Такие вот черные мысли преследовали меня после того, как Борис восстановил спокойствие в моем доме, уведя Констанс ужинать, а потом в ночной клуб. Возможно, я был слишком зол и, разумеется, сгущал краски. Но зачем так глупо играть жизнью? Зачем лгать, будто печальные воспоминания лишили ее покоя, когда вся ее жизнь восставала против этого и красноречиво убеждала в том, что она неспособна на такие сильные чувства. Зачем хвастаться самоубийством Рене, подобно низкопробному журналисту, падкому на сенсацию? Я не очень жалел Рене. Кто стал бы на моем месте притворяться, будто его огорчает смерть никчемного, но самоуверенного паразита? А все же, если бы Констанс оставила его в покое, он мог бы, как червяк, жить потихоньку в свое удовольствие. Кто станет специально сворачивать с дороги, чтобы раздавить червяка? Еще меньше жалел я Бориса. Его странная, бессмысленная славянская чувствительность делала его идеальной жертвой; воображаю, какие нелепые и бурные сцены устраивали они друг другу! Констанс, вероятно, была в восторге от этого, полагая, что наконец-то она участвует в чеховской пьесе, которая разыгрывается не на сцене, а в жизни. Мне оставалось только надеяться, что в Борисе было кое-что от русского барина и он хоть изредка бил ее. Могу себе представить, какое впечатление это на нее производило и как жестоко она ему мстила!

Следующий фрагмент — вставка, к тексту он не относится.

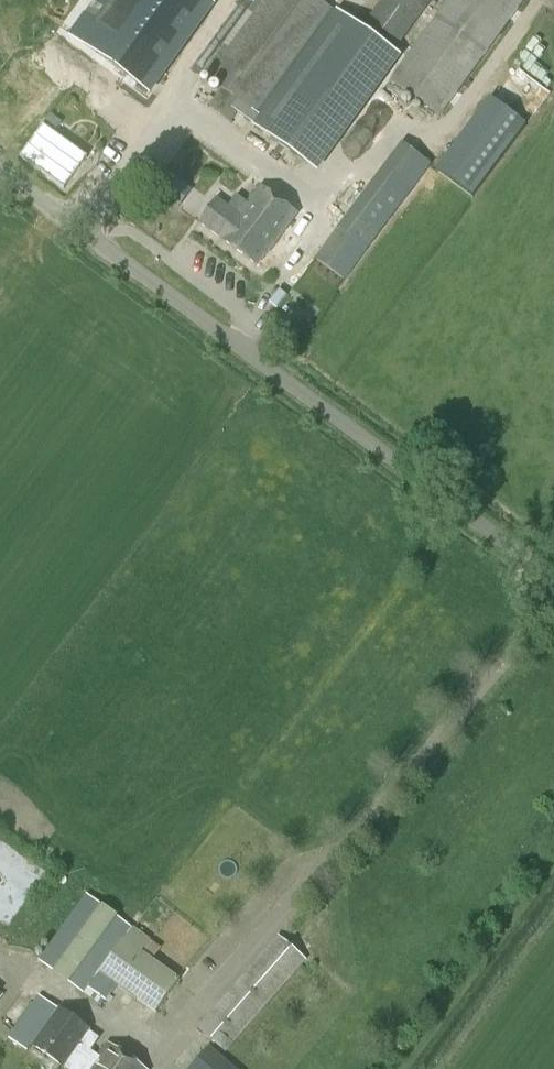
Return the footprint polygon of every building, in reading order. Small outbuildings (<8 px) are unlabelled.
[(198,0),(99,0),(72,35),(147,92),(210,9),(198,0)] [(334,15),(314,0),(258,0),(202,77),(221,90),(208,108),(229,123),(237,113),(242,105),(259,118),(334,15)] [(363,32),(335,13),(334,15),(259,118),(242,105),(237,113),(254,126),(253,127),(303,163),(386,48),(395,54),(434,0),(386,0),(363,32)] [(524,0),(448,0),(390,81),(441,117),(524,0)] [(61,188),(92,146),(46,112),(15,154),(61,188)] [(345,281),(430,172),(403,151),(317,262),(345,281)] [(173,177),(164,170),(149,189),(158,196),(173,177)] [(296,218),(260,191),(248,207),(238,199),(230,210),(217,200),(199,223),(223,241),(255,265),(263,255),(266,258),(296,218)] [(155,1013),(178,981),(152,961),(160,949),(86,896),(39,962),(102,1007),(117,986),(155,1013)] [(224,1052),(305,960),(279,936),(198,1029),(224,1052)] [(86,1057),(98,1039),(87,1032),(88,1031),(38,995),(7,1038),(26,1052),(32,1046),(62,1067),(65,1068),(77,1068),(86,1057)] [(107,1045),(94,1063),(86,1057),(77,1068),(141,1068),(107,1045)] [(199,1058),(190,1068),(212,1068),(199,1058)]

Интересно, какая Немезида покарает эту Гибриду?[12]
II
Мои размышления прервал новый звонок. Решив, что Констанс что-нибудь у меня забыла, я быстро оглядел комнату. Она имела обыкновение терять всякие золотые безделушки, но сейчас я не нашел ничего, даже пуховки. Неужели они вернулись, чтобы превратить мою квартиру в поле боя, разыграть передо мной еще одну сцену из «Идиота»? Притворяться, что меня нет дома, когда во всех окнах свет, не имело смысла. С величайшей неохотой я открыл дверь и увидел Мортона.
— Привет! Как поживаете? — сказал он. — Заняты? Если да, я уйду.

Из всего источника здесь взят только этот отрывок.